Completed! Moranthology by Caitlin Moran
14. SCIENCE AND NATURAL HISTORY
Again, this one throws the doors wide open for you to follow your interests. Always fancied learning more about space? Are you curious about the life of Charles Darwin? Or got a lifelong love for a particular animal? There are some wonderful ‘popular science’ books around too, including things like The Immortal Life of Henrietta Lacks,
David Attenborough’s natural history books,
and the entire works of the brilliantly funny Mary Roach.
15. CHILDREN’S AND YOUNG ADULT
This leaves the way open for pretty much anything, whether it’s reading The Hungry Caterpillar or The Magical Faraway Tree to your kids, revisiting the joys of The Secret Garden or Treasure Island, or devouring something from the modern tide of YA. Lots of dystopian fiction, coming-of-age novels and supernatural shenanigans to choose from!

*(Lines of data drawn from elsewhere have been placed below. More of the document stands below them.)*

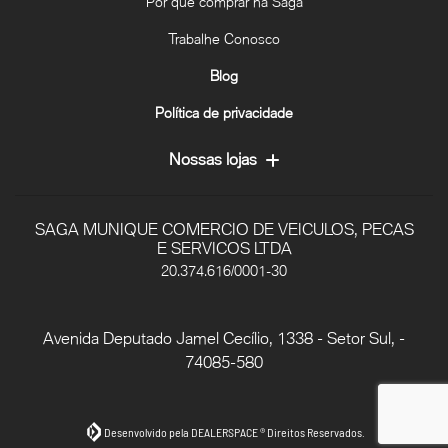
Por que comprar na Saga
Trabalhe Conosco
Blog
Política de privacidade
Nossas lojas
SAGA MUNIQUE COMERCIO DE VEICULOS, PECAS
E SERVICOS LTDA
20.374.616/0001-30
Avenida Deputado Jamel Cecílio, 1338 - Setor Sul, -
74085-580
Desenvolvido pela DEALERSPACE ® Direitos Reservados.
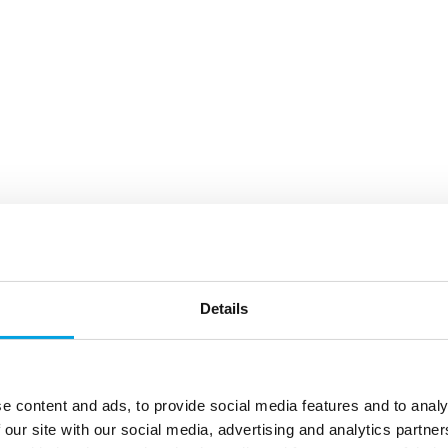
Details
e content and ads, to provide social media features and to analy
 our site with our social media, advertising and analytics partn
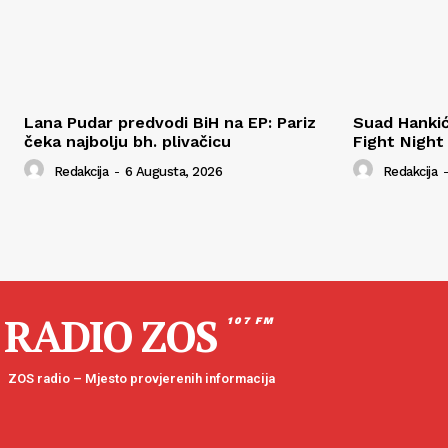
Lana Pudar predvodi BiH na EP: Pariz
Suad Hanki
čeka najbolju bh. plivačicu
Fight Night
Redakcija
-
6 Augusta, 2026
Redakcija
-
RADIO ZOS
107 FM
ZOS radio – Mjesto provjerenih informacija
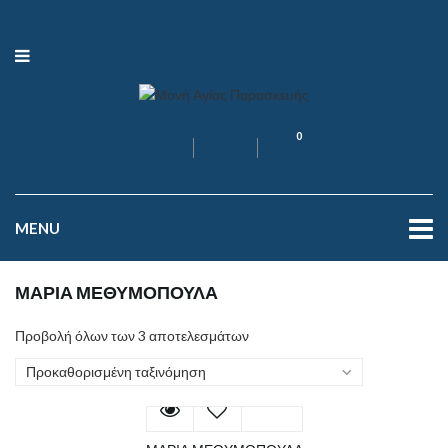
0
MENU
ΜΑΡΙΑ ΜΕΘΥΜΟΠΟΥΛΑ
Προβολή όλων των 3 αποτελεσμάτων
Προκαθορισμένη ταξινόμηση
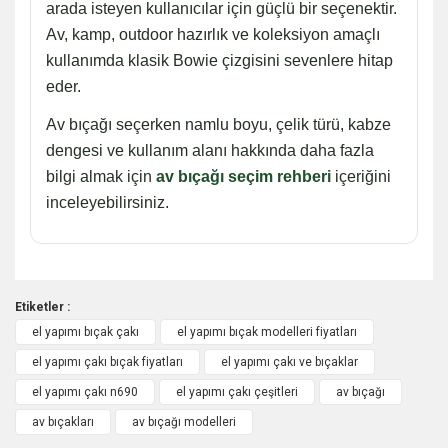
arada isteyen kullanıcılar için güçlü bir seçenektir.
Av, kamp, outdoor hazırlık ve koleksiyon amaçlı
kullanımda klasik Bowie çizgisini sevenlere hitap
eder.
Av bıçağı seçerken namlu boyu, çelik türü, kabze
dengesi ve kullanım alanı hakkında daha fazla
bilgi almak için
av bıçağı seçim rehberi
içeriğini
inceleyebilirsiniz.
Etiketler :
el yapımı bıçak çakı
el yapımı bıçak modelleri fiyatları
Bu ürüne ilk yorumu siz yapın!
el yapımı çakı bıçak fiyatları
el yapımı çakı ve bıçaklar
el yapımı çakı n690
el yapımı çakı çeşitleri
av bıçağı
Yorum Yaz
av bıçakları
av bıçağı modelleri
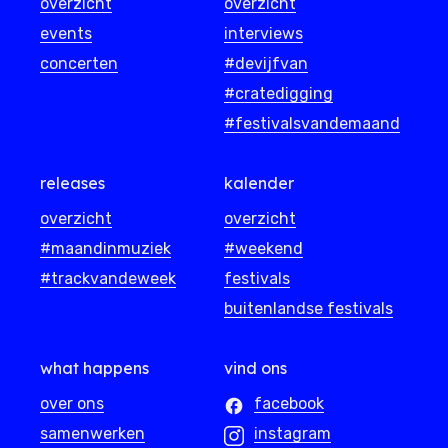
overzicht
overzicht
events
interviews
concerten
#devijfvan
#cratedigging
#festivalsvandemaand
releases
kalender
overzicht
overzicht
#maandinmuziek
#weekend
#trackvandeweek
festivals
buitenlandse festivals
what happens
vind ons
over ons
facebook
samenwerken
instagram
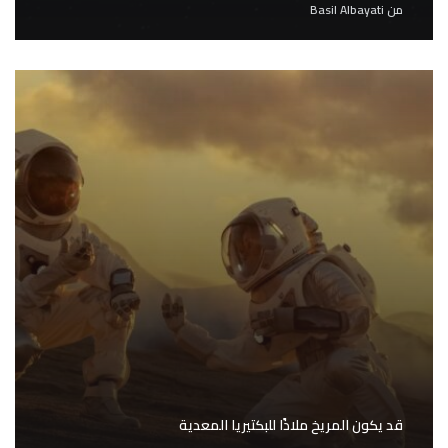
من
Basil Albayati
قد يكون المريخ ملاذًا للبكتيريا المعدية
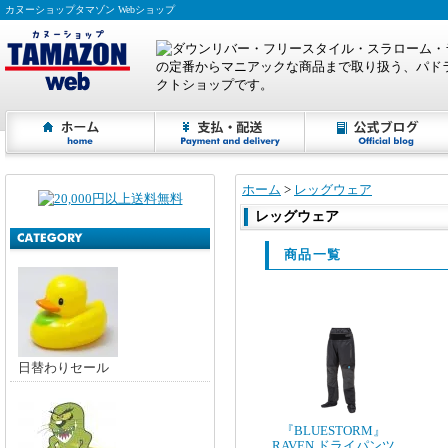
カヌーショップタマゾン Webショップ
ホーム
>
レッグウェア
レッグウェア
商品一覧
日替わりセール
『BLUESTORM』
RAVEN ドライパンツ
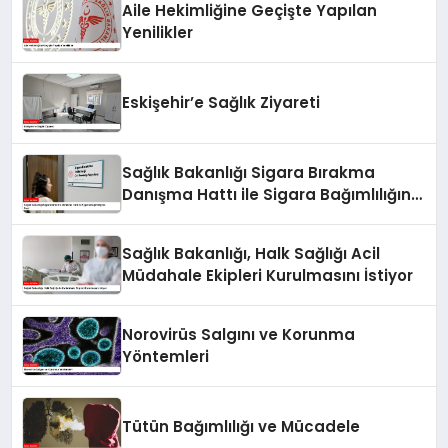
Aile Hekimliğine Geçişte Yapılan
Yenilikler
Eskişehir’e Sağlık Ziyareti
Sağlık Bakanlığı Sigara Bırakma
Danışma Hattı ile Sigara Bağımlılığına
Son!
Sağlık Bakanlığı, Halk Sağlığı Acil
Müdahale Ekipleri Kurulmasını İstiyor
Norovirüs Salgını ve Korunma
Yöntemleri
Tütün Bağımlılığı ve Mücadele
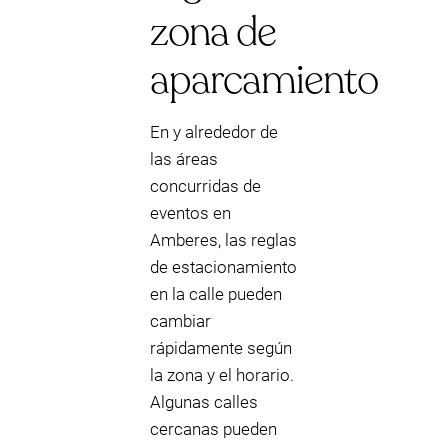
zona de
aparcamiento
En y alrededor de
las áreas
concurridas de
eventos en
Amberes, las reglas
de estacionamiento
en la calle pueden
cambiar
rápidamente según
la zona y el horario.
Algunas calles
cercanas pueden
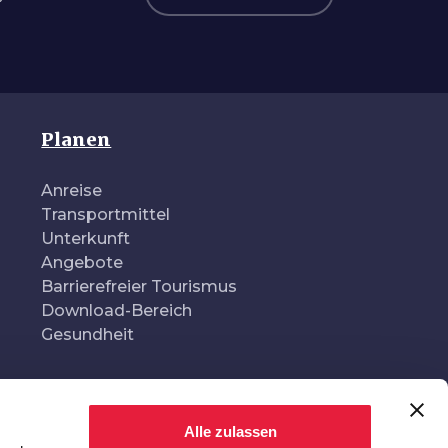
Planen
Anreise
Transportmittel
Unterkunft
Angebote
Barrierefreier Tourismus
Download-Bereich
Gesundheit
alisiert von
In Zusammenarbeit mit
Alle zulassen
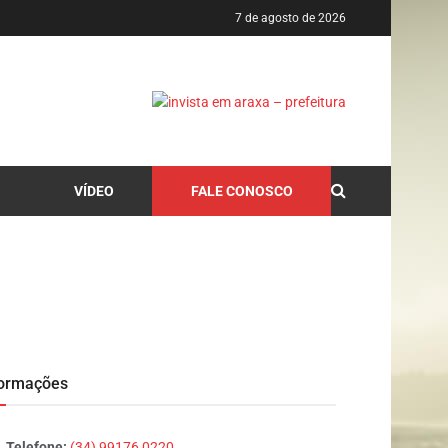
7 de agosto de 2026
VÍDEO
FALE CONOSCO
formações
Telefone:
(34) 99176 0220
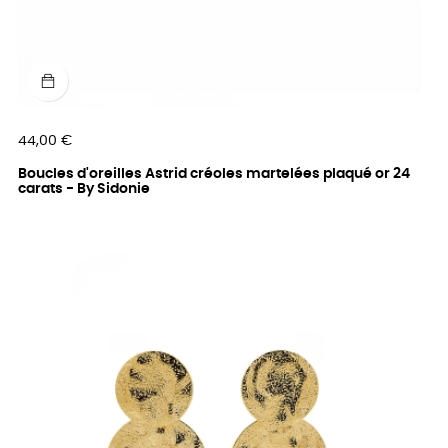
Prix
44,00 €
Boucles d'oreilles Astrid créoles martelées plaqué or 24
carats - By Sidonie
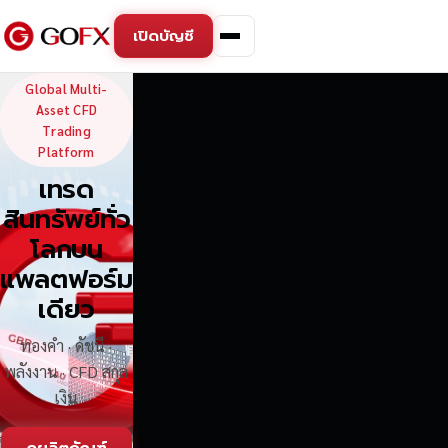
เปิดบัญชี
GoFX — Global Multi-Asse
Global Multi-
Asset CFD
Trading
Platform
เทรด
สินทรัพย์ทั่ว
โลกบน
แพลตฟอร์ม
เดียว
ทองคำ · ดัชนี ·
พลังงาน · CFD สกุล
เงิน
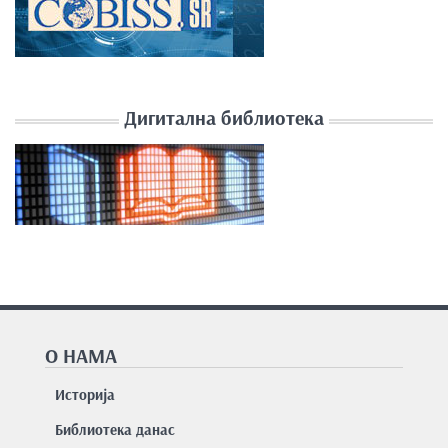
Дигитална библиотека
О НАМА
Историја
Библиотека данас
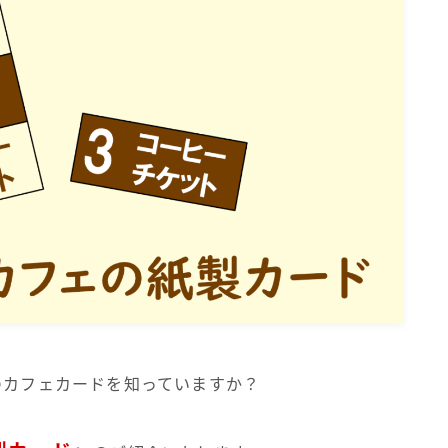
のカフェカードを知っていますか？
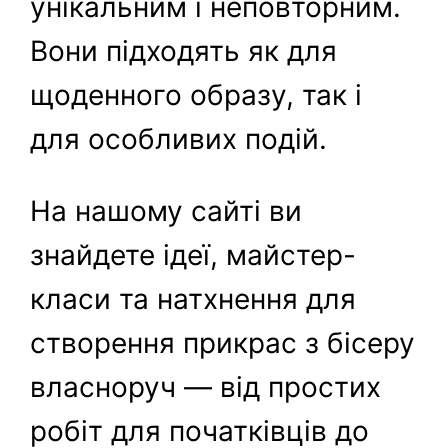
унікальним і неповторним.
Вони підходять як для
щоденного образу, так і
для особливих подій.
На нашому сайті ви
знайдете ідеї, майстер-
класи та натхнення для
створення прикрас з бісеру
власноруч — від простих
робіт для початківців до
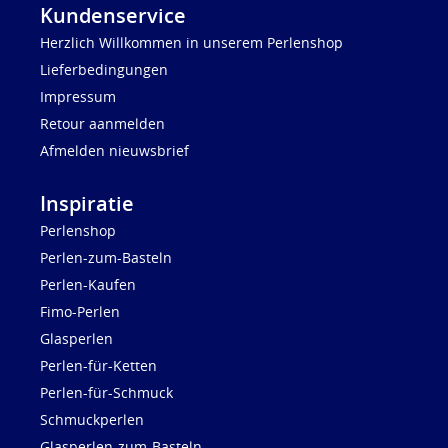
Kundenservice
Herzlich Willkommen in unserem Perlenshop
Lieferbedingungen
Impressum
Retour aanmelden
Afmelden nieuwsbrief
Inspiratie
Perlenshop
Perlen-zum-Basteln
Perlen-Kaufen
Fimo-Perlen
Glasperlen
Perlen-für-Ketten
Perlen-für-Schmuck
Schmuckperlen
Glasperlen-zum-Basteln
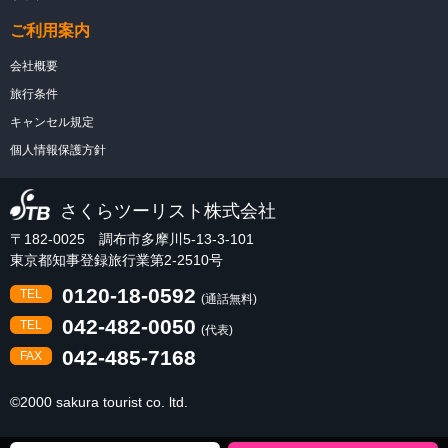
ご利用案内
会社概要
旅行条件
キャンセル規定
個人情報保護方針
さくらツーリスト株式会社
〒182-0025 調布市多摩川5-13-3-101
東京都知事登録旅行業第2-2510号
0120-18-0592
TEL
(通話無料)
042-482-0050
TEL
(代表)
042-485-7168
FAX
©2000 sakura tourist co. ltd.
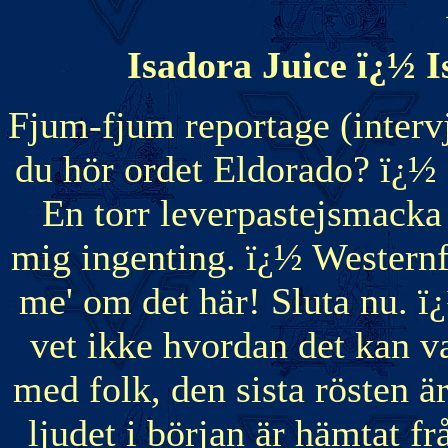
Isadora Juice ï¿½ 
Fjum-fjum reportage (interv
du hör ordet Eldorado? ï¿½ 
En torr leverpastejsmacka
mig ingenting. ï¿½ Westernfi
me' om det här! Sluta nu. ï¿½
vet ikke hvordan det kan va
med folk, den sista rösten 
ljudet i början är hämtat f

Completed! Virtuosity by Jessica Martinez
16. SOCIAL SCIENCES AND PHILOSOPHY
Another wide area! Books on society and women (Female Chauvinist Pigs, Living Dolls), books on society and children (Toxic Childhood, Nurtureshock), books on how television and the internet are affecting our lives, Jostein Gaarder’s Sophie’s World, books on Freud or Marx…
I’m going to aim for the full 16, although I’m going to leave off thinking about which particular books until much, much later. Knowing me, I’d probably forget and read them this December or just lose interest in them by 2012!